Where a line of the material contains the string "path", copy that line.

Supplied data: Begin

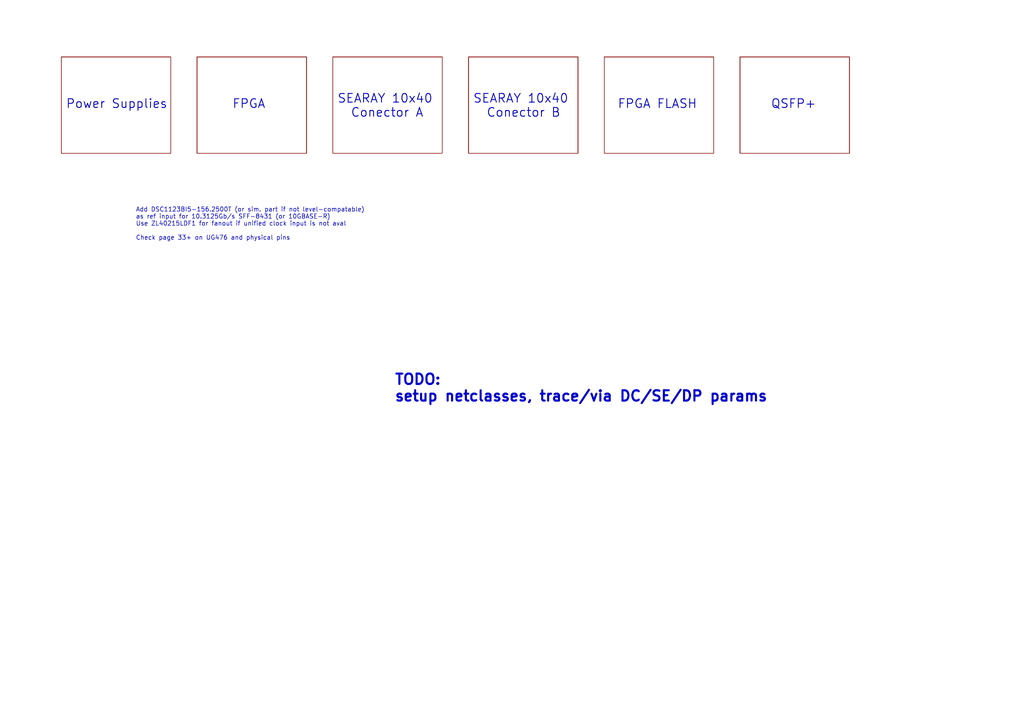
<source format=kicad_sch>
(kicad_sch (version 20230121) (generator eeschema)

  (uuid 6eda7ca5-0c45-42b1-905b-ff38fc3c0c32)

  (paper "A4")

  (title_block
    (title "TBD ")
    (date "2023-12-22")
    (rev "A")
    (company "Jordan Harris-Toovy")
    (comment 1 "Mainboard for Capstone Project at Oregon Tech")
  )

  


  (text "TODO:\nsetup netclasses, trace/via DC/SE/DP params" (at 114.3 116.84 0)
    (effects (font (size 3 3) (thickness 0.6) bold) (justify left bottom))
    (uuid 1681a10b-77dd-4622-8dea-ea11b5807b38)
  )
  (text "FPGA FLASH" (at 179.07 31.75 0)
    (effects (font (size 2.54 2.54) (thickness 0.254) bold) (justify left bottom))
    (uuid 291059c0-92a8-43dc-93a4-219bdc3f9c82)
  )
  (text "SEARAY 10x40\n  Conector B" (at 137.16 34.29 0)
    (effects (font (size 2.54 2.54) (thickness 0.254) bold) (justify left bottom))
    (uuid 47f12d38-6611-4fc4-9329-7d3ba72c3eb1)
  )
  (text "FPGA" (at 67.31 31.75 0)
    (effects (font (size 2.54 2.54) (thickness 0.254) bold) (justify left bottom))
    (uuid 4bc6703b-c720-473a-9bda-99fe05562117)
  )
  (text "QSFP+" (at 223.52 31.75 0)
    (effects (font (size 2.54 2.54) (thickness 0.254) bold) (justify left bottom))
    (uuid 8a5915f9-cf40-4c21-ba44-b0265206443e)
  )
  (text "Power Supplies" (at 19.05 31.75 0)
    (effects (font (size 2.54 2.54) (thickness 0.254) bold) (justify left bottom))
    (uuid a32ea137-87b0-4633-8182-0a47e69b751e)
  )
  (text "Add DSC1123BI5-156.2500T (or sim. part if not level-compatable)\nas ref input for 10.3125Gb/s SFF-8431 (or 10GBASE-R)\nUse ZL40215LDF1 for fanout if unified clock input is not aval\n\nCheck page 33+ on UG476 and physical pins"
    (at 39.37 69.85 0)
    (effects (font (size 1.27 1.27)) (justify left bottom))
    (uuid b0b95c59-16b3-4aa7-926b-873370d09a61)
  )
  (text "SEARAY 10x40\n  Conector A" (at 97.79 34.29 0)
    (effects (font (size 2.54 2.54) (thickness 0.254) bold) (justify left bottom))
    (uuid b63b7ae9-8be8-4e77-8641-8017f8215dea)
  )

  (sheet (at 57.15 16.51) (size 31.75 27.94) (fields_autoplaced)
    (stroke (width 0.1524) (type solid))
    (fill (color 0 0 0 0.0000))
    (uuid 103dd593-8cc7-4864-bf68-ba5bfea4dae9)
    (property "Sheetname" "FPGA" (at 57.15 15.7984 0)
      (effects (font (size 1.27 1.27)) (justify left bottom) hide)
    )
    (property "Sheetfile" "FPGA_Main.kicad_sch" (at 57.15 45.0346 0)
      (effects (font (size 1.27 1.27)) (justify left top) hide)
    )
    (instances
      (project "Capstone_Project_Mainboard"
        (path "/6eda7ca5-0c45-42b1-905b-ff38fc3c0c32" (page "8"))
      )
    )
  )

  (sheet (at 96.52 16.51) (size 31.75 27.94) (fields_autoplaced)
    (stroke (width 0.1524) (type solid))
    (fill (color 0 0 0 0.0000))
    (uuid 59a6cd1b-c9ad-40fe-bd9d-b7036f84d899)
    (property "Sheetname" "SEARAY Connector A" (at 96.52 15.7984 0)
      (effects (font (size 1.27 1.27)) (justify left bottom) hide)
    )
    (property "Sheetfile" "SEARAY_Connector_A.kicad_sch" (at 96.52 45.0346 0)
      (effects (font (size 1.27 1.27)) (justify left top) hide)
    )
    (instances
      (project "Capstone_Project_Mainboard"
        (path "/6eda7ca5-0c45-42b1-905b-ff38fc3c0c32" (page "16"))
      )
    )
  )

  (sheet (at 214.63 16.51) (size 31.75 27.94) (fields_autoplaced)
    (stroke (width 0.1524) (type solid))
    (fill (color 0 0 0 0.0000))
    (uuid c19a9b60-68d0-41bb-9cb8-6b4363a86497)
    (property "Sheetname" "QSFP+" (at 214.63 15.7984 0)
      (effects (font (size 1.27 1.27)) (justify left bottom) hide)
    )
    (property "Sheetfile" "QSFP2.kicad_sch" (at 214.63 45.0346 0)
      (effects (font (size 1.27 1.27)) (justify left top) hide)
    )
    (instances
      (project "Capstone_Project_Mainboard"
        (path "/6eda7ca5-0c45-42b1-905b-ff38fc3c0c32" (page "19"))
      )
    )
  )

  (sheet (at 175.26 16.51) (size 31.75 27.94) (fields_autoplaced)
    (stroke (width 0.1524) (type solid))
    (fill (color 0 0 0 0.0000))
    (uuid d0c54e1c-dee1-46c1-8777-36a65d67b85d)
    (property "Sheetname" "FPGA FLASH" (at 175.26 15.7984 0)
      (effects (font (size 1.27 1.27)) (justify left bottom) hide)
    )
    (property "Sheetfile" "FPGA_FLASH.kicad_sch" (at 175.26 45.0346 0)
      (effects (font (size 1.27 1.27)) (justify left top) hide)
    )
    (instances
      (project "Capstone_Project_Mainboard"
        (path "/6eda7ca5-0c45-42b1-905b-ff38fc3c0c32" (page "18"))
      )
    )
  )

  (sheet (at 17.78 16.51) (size 31.75 27.94) (fields_autoplaced)
    (stroke (width 0.1524) (type solid))
    (fill (color 0 0 0 0.0000))
    (uuid da5ae78c-4828-4638-bd30-ac06d238eac7)
    (property "Sheetname" "Power Supplies" (at 17.78 15.7984 0)
      (effects (font (size 1.27 1.27)) (justify left bottom) hide)
    )
    (property "Sheetfile" "Power_Supplies.kicad_sch" (at 17.78 45.0346 0)
      (effects (font (size 1.27 1.27)) (justify left top) hide)
    )
    (instances
      (project "Capstone_Project_Mainboard"
        (path "/6eda7ca5-0c45-42b1-905b-ff38fc3c0c32" (page "2"))
      )
    )
  )

  (sheet (at 135.89 16.51) (size 31.75 27.94) (fields_autoplaced)
    (stroke (width 0.1524) (type solid))
    (fill (color 0 0 0 0.0000))
    (uuid df563009-419e-483b-8e27-517aba526028)
    (property "Sheetname" "SEARAY Connector B" (at 135.89 15.7984 0)
      (effects (font (size 1.27 1.27)) (justify left bottom) hide)
    )
    (property "Sheetfile" "SEARAY_Connector_B.kicad_sch" (at 135.89 45.0346 0)
      (effects (font (size 1.27 1.27)) (justify left top) hide)
    )
    (instances
      (project "Capstone_Project_Mainboard"
        (path "/6eda7ca5-0c45-42b1-905b-ff38fc3c0c32" (page "17"))
      )
    )
  )

  (sheet_instances
    (path "/" (page "1"))
  )
)

</source>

Supplied data: End

■ Task result:
        (path "/6eda7ca5-0c45-42b1-905b-ff38fc3c0c32" (page "8"))
        (path "/6eda7ca5-0c45-42b1-905b-ff38fc3c0c32" (page "16"))
        (path "/6eda7ca5-0c45-42b1-905b-ff38fc3c0c32" (page "19"))
        (path "/6eda7ca5-0c45-42b1-905b-ff38fc3c0c32" (page "18"))
        (path "/6eda7ca5-0c45-42b1-905b-ff38fc3c0c32" (page "2"))
        (path "/6eda7ca5-0c45-42b1-905b-ff38fc3c0c32" (page "17"))
    (path "/" (page "1"))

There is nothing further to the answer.